Missouri Senate candidate Todd Akin sparked national outrage in August when he justified his opposition to abortion by claiming that victims of "legitimate rape" rarely get pregnant because "the female body has ways to try to shut that whole thing down." However, the Republican congressman's now-infamous remarks are not the first time he's made a scientifically questionable statement on abortion.

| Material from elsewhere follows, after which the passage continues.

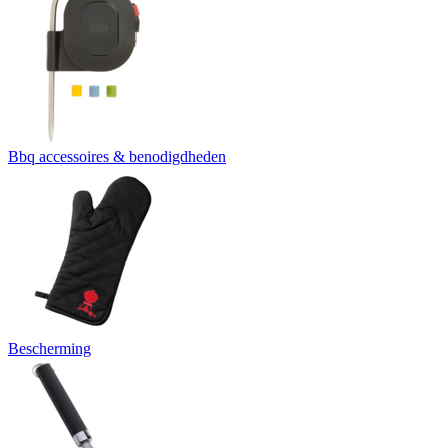
Bbq accessoires & benodigdheden
Bescherming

As Slate's Amanda Marcotte reported Tuesday, Akin gave a speech on the House floor in 2008 denouncing abortion providers as "terrorists," claiming that they sometimes perform abortions on women who "are not actually pregnant":
"It is no big surprise that we fight the terrorists because they are fundamentally un-American, and yet we have terrorists in our own culture called abortionists. One of the good pieces of news why we are winning this war is because there are not enough heartless doctors being graduated from medical schools. There is a real shortage of abortionists. Who wants to be at the very bottom of the food chain of medical profession? And what sort of places do these bottom-of-the-food-chain doctors work in? Places that are really a pit. You find that along with the culture of death go all kinds of other law-breaking: not following good sanitary procedure, giving abortions to women who are not actually pregnant, cheating on taxes, all these kinds of things, misuse of anesthetics so that people die or almost die."
Akin's allegation of doctors performing abortions on non-pregnant women is particularly puzzling, since, by definition, an abortion cannot be performed if there is no pregnancy to terminate.
Akin, a member of the House Committee on Science, Space and Technology, also gave a speech in 2005 on stem cell research, expressing his concern that a science-fiction story his daughter wrote about humans being harvested for body parts could become reality.
"Oppose public funding that destroys little yous and mes, and oppose this harvest of destruction," he urged his congressional colleagues considering a stem cell research bill.
Despite the overwhelming backlash to Akin's "legitimate rape" claim, the Republican has a good chance of beating incumbent Sen. Claire McCaskill (D-Mo.) in next month's election. The latest polling shows Akin with a lead of one percentage point over McCaskill, and a number of Republicans, including Rick Santorum, Jim DeMint and Newt Gingrich, have come out in support of Akin in recent weeks.